The persisted topics from previous LDA run are placed first in list of topics of the new LDA run, so so old topic 57 becomes new topic 0, old topic 87 is new topic 1, etc.

In [None]:
old_persisted_index = beer3_model.selected_topics
new_persisted_index = range(len(beer3_model.selected_topics))

print "in beer3pos = " + str(old_persisted_index)
print "in beer2pos = " + str(new_persisted_index)

If we show the ranking of the top-10 topics in beer2pos by the H-index, we see that the persisted topics from beer3 aren't very high up the list, i.e. we don't see topics 0 - 9 there.

In [None]:
topic_ranking, sorted_topic_counts = ms2lda.rank_topics(sort_by='h_index', top_N=10)

We can also plot the fragments in topics 0 - 9 in beer2pos.

In [None]:
ms2lda.plot_lda_fragments(consistency=0.0, sort_by="h_index", selected_topics=new_persisted_index)

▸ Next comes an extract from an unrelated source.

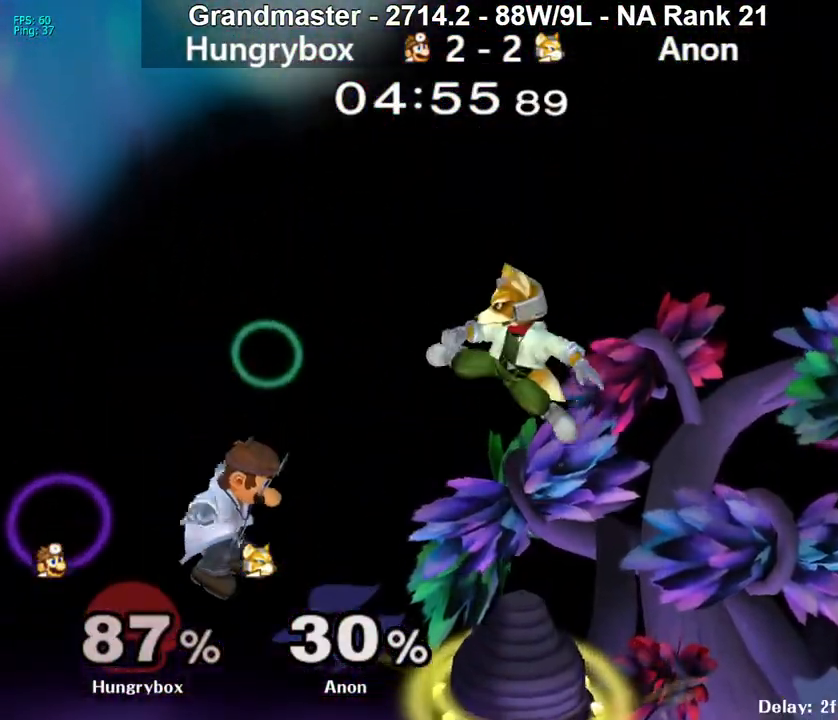
{"buttons": ["R1"], "left_stick": "right", "right_stick": "center", "events": [[500, "R1", "down"]]}
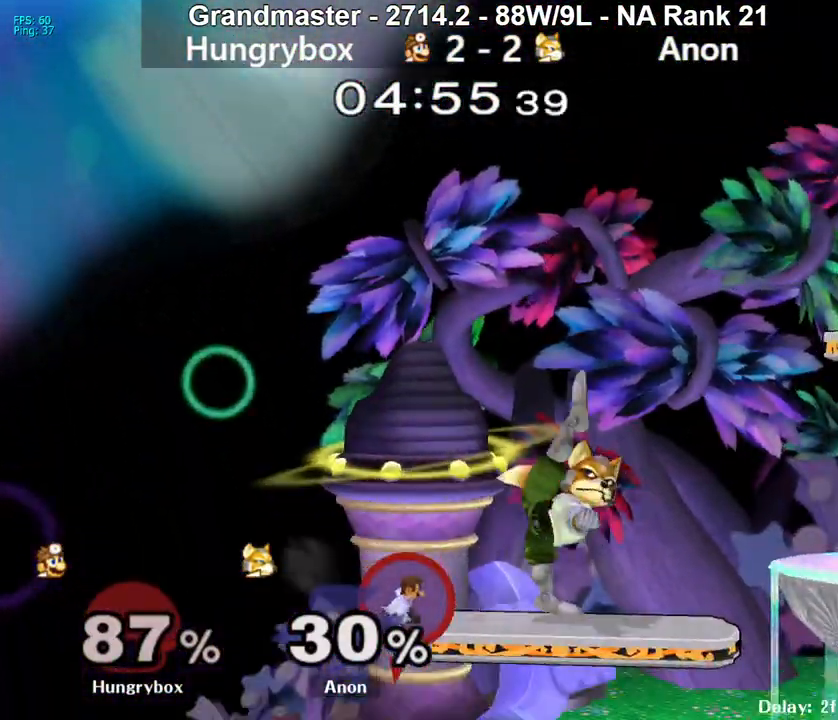
{"buttons": [], "left_stick": "right", "right_stick": "center", "events": [[250, "left_stick", "center"], [317, "left_stick", "right"], [467, "R1", "up"]]}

We can also plot of the predictive distribution of the persisted topics (theta) in the old and new LDA results

In [None]:
pred_old = np.sum(beer3_model.doc_topic_, axis=0)
pred_old = pred_old / np.sum(pred_old)
pred_old = pred_old[old_persisted_index]

beer2_model = ms2lda.model
pred_new = np.sum(beer2_model.doc_topic_, axis=0)
pred_new = pred_new / np.sum(pred_new)
pred_new = pred_new[new_persisted_index]

In [None]:
K = len(old_persisted_index)
ind = np.arange(K)  # the x locations for the groups
width = 0.35       # the width of the bars
fig, ax = plt.subplots()
rects1 = ax.bar(ind, pred_old, width, color='g')
rects2 = ax.bar(ind+width, pred_new, width, color='b')

# add some text for labels, title and axes ticks
ax.set_ylabel('Predictive Probability')
ax.set_xlabel('Persistent Topic')
ax.set_title('Predictive distributions of persistent topics')
ax.set_xticks(ind+width)
ax.set_xticklabels(old_persisted_index)

ax.legend( (rects1[0], rects2[0]), ('Beer3pos', 'Beer2pos') )
plt.show()